Tracing terror's roots
How the first World Trade Center plot sowed the seeds for 9/11
The inquiry into those men--and those grainy surveillance photos--took on new importance on Nov. 5, 1990. On that day, an Egyptian janitor named El Sayyid Nosair fatally shot Rabbi Meir Kahane, the militant founder of the Jewish Defense League (JDL), after he spoke at a Marriott hotel. Nosair shot and wounded two other men as he fled but was shot and captured. One of Nosair's accomplices escaped, but two other men found in Nosair's apartment were hauled in for questioning. Their names were Mohammed Salameh and Mahmoud Abouhalima.
Conspiracy angle. In his book The Cell, former ABC News reporter John Miller and his coauthors offer the first detailed look at the task force's efforts to break the al-Kifah cell. In an incident described by Miller, NYPD chief of detectives Joseph Borelli ordered the case officer, Lt. Eddie Norris, to abandon any broad conspiracy theory and to release Abouhalima and Salameh, allegedly arguing that Nosair acted alone. Borelli remembers it differently and told U.S. News that "I never once told anyone not to look at the conspiracy angle." What isn't disputed is this: Three years later, Abouhalima and Salameh, along with fellow al-Kifah member Ayyad, bombed the World Trade Center.
Following the Kahane murder, Anticev, fellow FBI agent John Liguori, and NYPD detective Louis Napoli, another task force member, pulled out those old surveillance photos; sure enough, there was Nosair's picture.
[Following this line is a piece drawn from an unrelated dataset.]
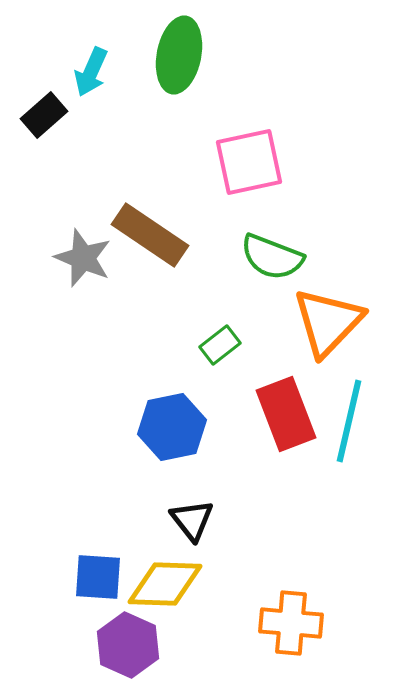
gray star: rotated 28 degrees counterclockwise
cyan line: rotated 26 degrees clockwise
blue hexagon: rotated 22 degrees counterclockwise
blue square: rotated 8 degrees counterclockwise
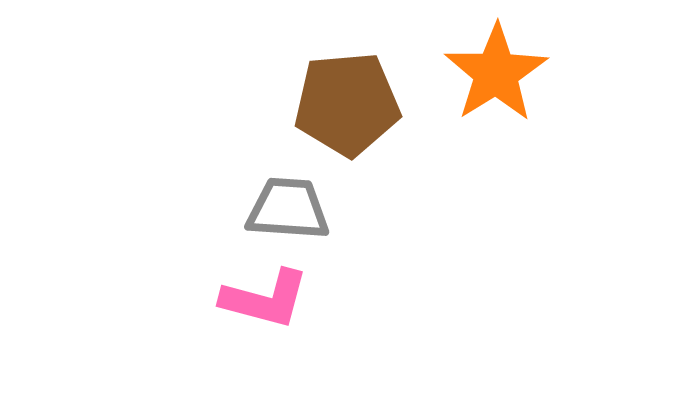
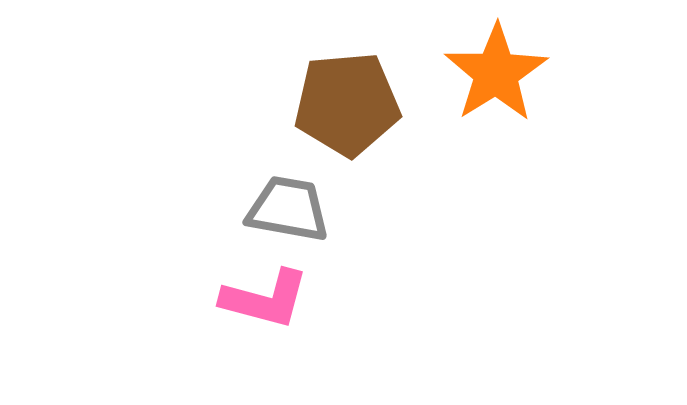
gray trapezoid: rotated 6 degrees clockwise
Further research revealed that Nosair was the emir for paramilitary training at a Jersey City, N.J., mosque and that his spiritual mentor, an Egyptian cleric named Sheikh Omar Abdel-Rahman, had recently arrived in New York. Abdel-Rahman was on a State Department terrorist watch list for his role as a suspected accomplice in the 1981 assassination of Egyptian President Anwar Sadat, but he was allowed into the country for reasons that remain unclear. "We now have the main player from a major terrorist organization here," says Napoli, "and we start seeing the influence on the different mosques he attends."
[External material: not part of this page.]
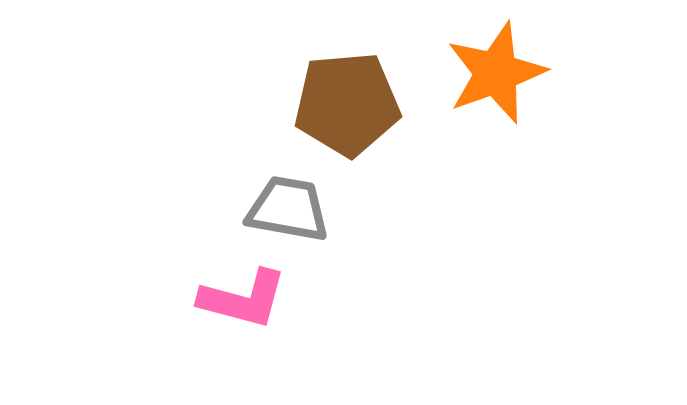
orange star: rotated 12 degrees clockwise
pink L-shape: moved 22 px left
Hindsight, of course, is always 20/20, and it must be remembered the American investigators knew far less about the twilight world of Islamic terrorism then than they do now. It is also true, however, that competitive pressures hobbled the antiterrorism task force in New York. While the NYPD's Lieutenant Norris was at lunch one day, task force members grabbed 24 boxes of evidence from his office, only to lose control of them two days later when Manhattan District Attorney Robert Morgenthau asserted jurisdiction over the Kahane case. Published reports say the boxes of evidence contained bomb manuals, U.S. Special Forces manuals, maps of New York landmarks, including the World Trade Center, and a notebook with a penciled entry in Arabic about the need for jihadists to topple tall buildings. In his investigation of the Kahane murder, however, Morgenthau decided to pursue a theory that the JDL leader was felled by a lone gunman. After 9/11, Norris blasted the FBI for not knowing what was in the boxes. Anticev rejects the criticism, saying the task force lost control of the boxes when Morgenthau took control of the Kahane case.